For the first time since 2003, the All-Star Game outcome didn’t dictate home field advantage for the World Series. The American League won, and nobody had to care about it! Congrats to them, of course, but after that fun few days in Miami, it didn’t matter.
Before that, the league just alternated on odd and even years, which is even more of a misguided decision that thankfully hasn’t been the system for more than 15 years now.
Now, home-field advantage is based on what it probably should have been based on all along — which team puts up a better record in the regular season.
No frills, no random events thrown in to decide, just a reward for whichever team had a better showing from April until September.
This year, no matter who comes out of the American League to face the Dodgers, that answer is easy. Los Angeles will boast home-field advantage against either New York or Houston. The Dodgers were the best team in the league this year, despite their August and September shakiness, and were three games better than the Astros and 13 games ahead of the Yankees when all was said and done.

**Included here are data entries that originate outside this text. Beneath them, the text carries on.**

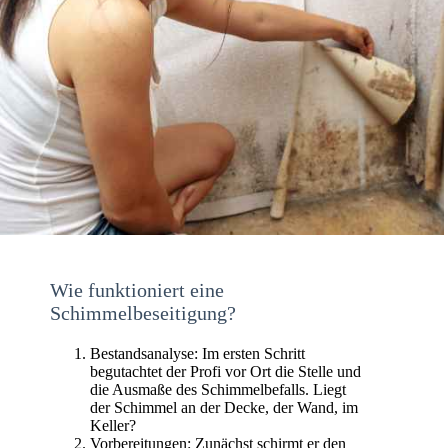
Wie funktioniert eine
Schimmelbeseitigung?
Bestandsanalyse: Im ersten Schritt
begutachtet der Profi vor Ort die Stelle und
die Ausmaße des Schimmelbefalls. Liegt
der Schimmel an der Decke, der Wand, im
Keller?
Vorbereitungen: Zunächst schirmt er den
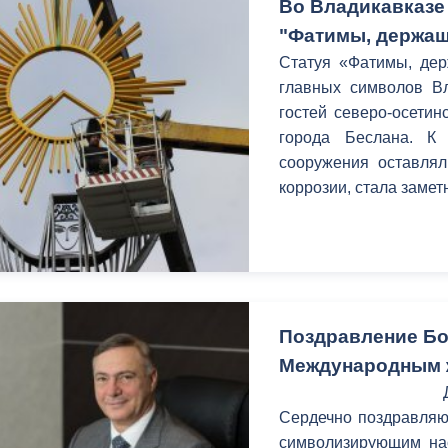
Во Владикавказе
"Фатимы, держащ
Статуя «Фатимы, дер
главных символов Вл
гостей северо-осетин
города Беслана. К
сооружения оставлял
коррозии, стала замет
Поздравление Бо
Международным 
Сердечно поздравляю 
символизирующим на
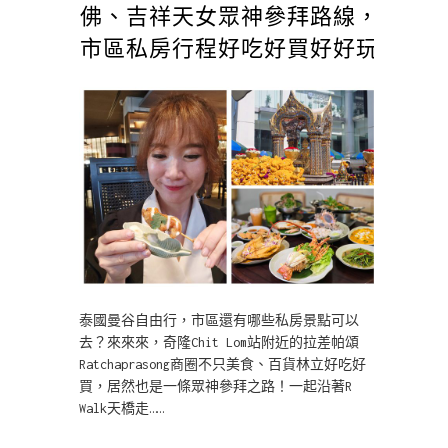
佛、吉祥天女眾神參拜路線，
市區私房行程好吃好買好好玩
泰國曼谷自由行，市區還有哪些私房景點可以
去？來來來，奇隆Chit Lom站附近的拉差帕頌
Ratchaprasong商圈不只美食、百貨林立好吃好
買，居然也是一條眾神參拜之路！一起沿著R
Walk天橋走……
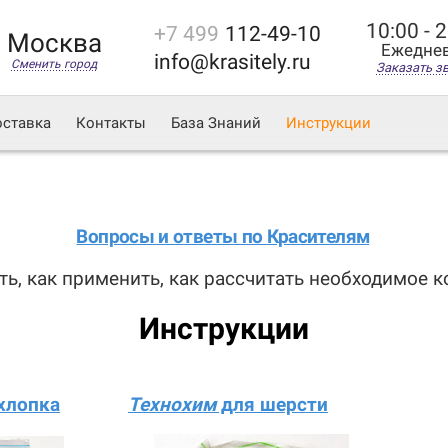
10:00 - 
+7 499
112-49-10
Москва
Ежедне
info@krasitely.ru
Сменить город
Заказать з
ставка
Контакты
База Знаний
Инструкции
Вопросы и ответы по Красителям
ть, как применить, как рассчитать необходимое кол
Инструкции
хлопка
Технохим
для шерсти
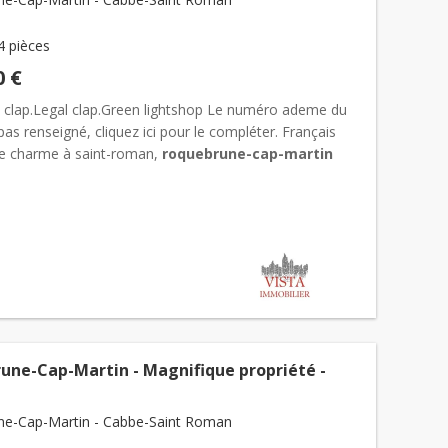
4 pièces
0 €
 clap.Legal clap.Green lightshop Le numéro ademe du
pas renseigné, cliquez ici pour le compléter. Français
e charme à saint-roman,
roquebrune-cap-martin
une-cap-martin
– Quartier saint-roman Située dans l...
une-Cap-Martin - Magnifique propriété -
e-Cap-Martin - Cabbe-Saint Roman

If the Cubs had made the World Series, the Astros would have held the advantage, but the Yankees would have ceded home-field to Chicago as they were one game worse than the Cubbies in the regular season.
But those hypotheticals don’t really matter, because it’s the Dodgers. It looked like — if they made the Series — that it would be the Dodgers with home-field months ago, and that prediction held up.
LA is looking for its first Series win in nearly 30 years, so it will be happy to have all the help it can get to make sure it clinches this win. Whether the Dodgers can do it remains to be seen, but they are getting all the help possible from the setup granted to them.